- ABOUT US
By Karlie Tipton
December 28, 2011
I know Temple Houston more intimately than I thought I ever would, especially considering he is a somewhat obscure Oklahoman who died more than a hundred years ago. From his legendary skill with a pistol to his prolific career in Indian Territory as a defender of the innocent—and sometimes the guilty—I know Temple’s life story as well as my own grandparents’. In fact, I just about have the entire Soiled Dove Plea memorized. If you have no idea what the Soiled Dove Plea is, don’t worry. Many Oklahomans don’t. This abundance of knowledge regarding all things Temple Houston, Quanah Parker, and a host of other Oklahoma matters is the burden I bear as the editorial assistant of the official state magazine.
I can thank the rigorous factchecking process at Oklahoma Today for that. As our editor, Steffie Corcoran, says, “We must have a zeal for getting it right.” That “it” refers not just to the facts but the nuances writers and editors use, the context in which things are presented, and everything else you might never think of.
For instance, in the upcoming film issue, on newsstands tomorrow, in the original version of my story about the town of Wakita, I mentioned how the producers of the movie Twister destroyed much of the town and then paid to have to have it restored. One might infer that Steven Spielberg himself operated a backhoe and bulldozer to spruce the place up, but, of course, that was not the case. The text was changed slightly so that there was no ambiguity. I may have screwed up the facts – obviously we need to get things right.
And sometimes, we’re just wrong the first time around. Associate editor Megan Rossman, who is almost always spot on, wrote in the theater portfolio about Miami’s Coleman Theatre having a “2,000-pound Italian chandelier, with 260 custom-made, color changing bulbs and 6,500 yards of crystal beads.” All of that is accurate, except for a few thousand extra strands of beads—the chandelier, pictured on page 63 of the January/February issue in a stunning photograph by John Jernigan, actually has 65 yards. But I would have never known that if I hadn’t done my research.

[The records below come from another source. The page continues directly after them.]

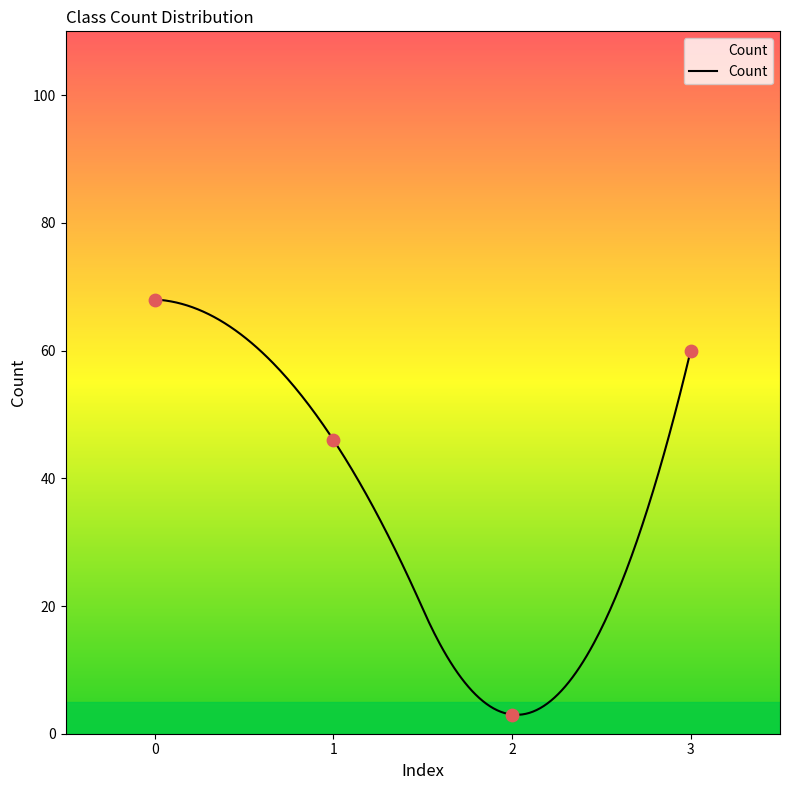

What is the ratio of the value at 3 to the value at 1?

1.3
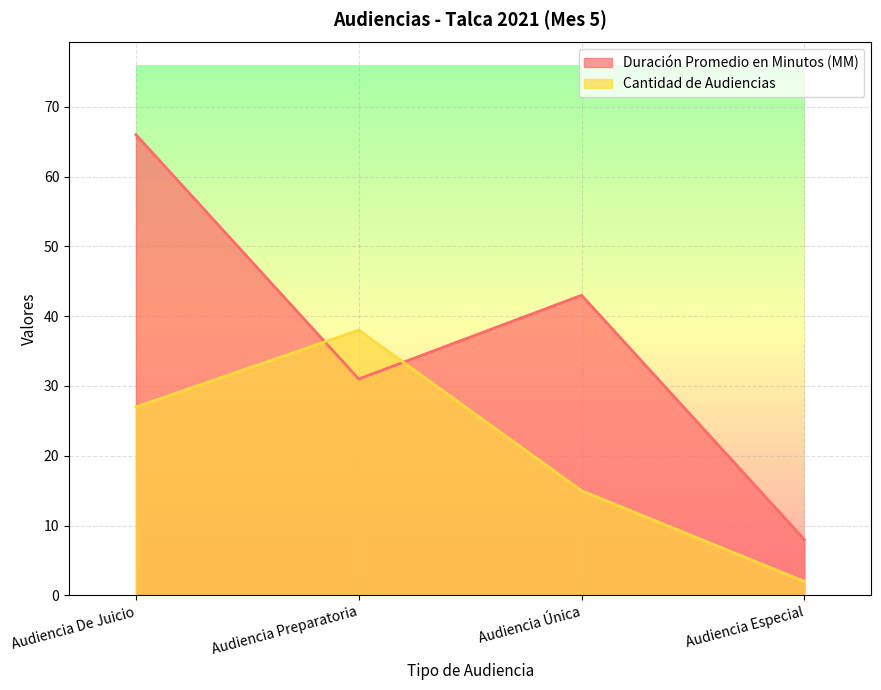

Which series has the largest total across all categories?

Duración Promedio en Minutos (MM)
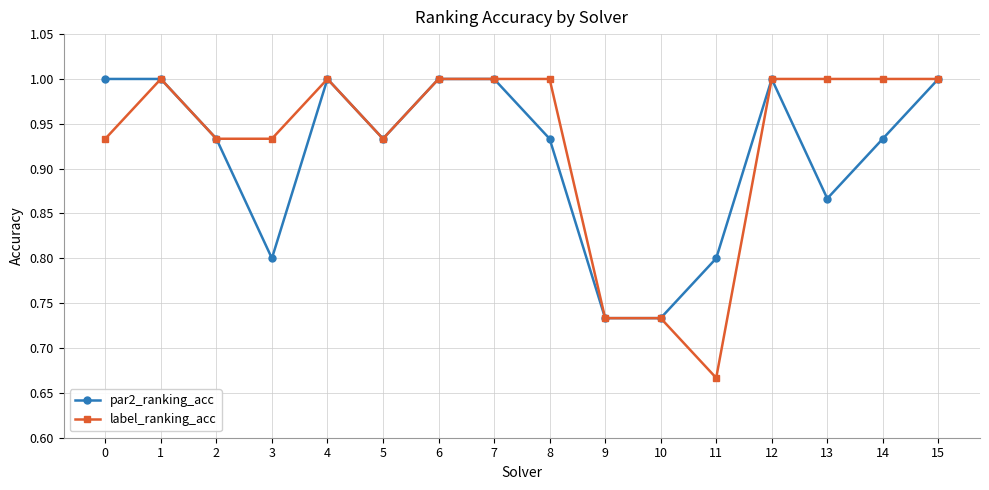

Between 6 and 11, which series saw the biggest shift?

label_ranking_acc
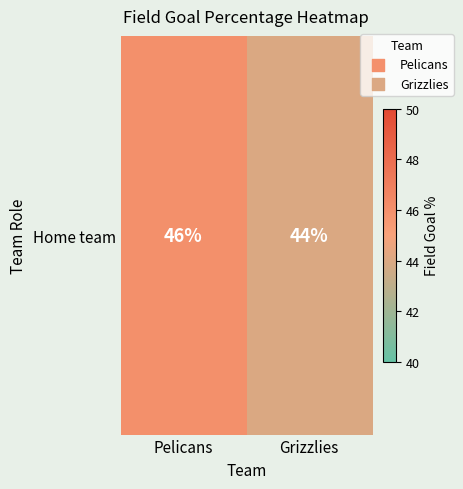

Rank the categories by value from lowest to highest.

Grizzlies, Pelicans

That research might include reading a dozen newspaper articles, a couple books, making a dozen phone calls, and spending hours searching online. It can be tiring, double-checking to make absolutely sure that Temple Houston did in fact have “piercing gray”—not “icy blue”—eyes, but our writers deserve their work to be as accurate as possible, and our readers deserve to get the real story about their state. Obviously, we are human, so there will always be a margin of error, but the Oklahoma Today staff members strive to make sure that margin is as small as possible. My New Year’s resolution for this upcoming year is to be able to say every day I come to work, “Now I know, and knowing is half the battle.”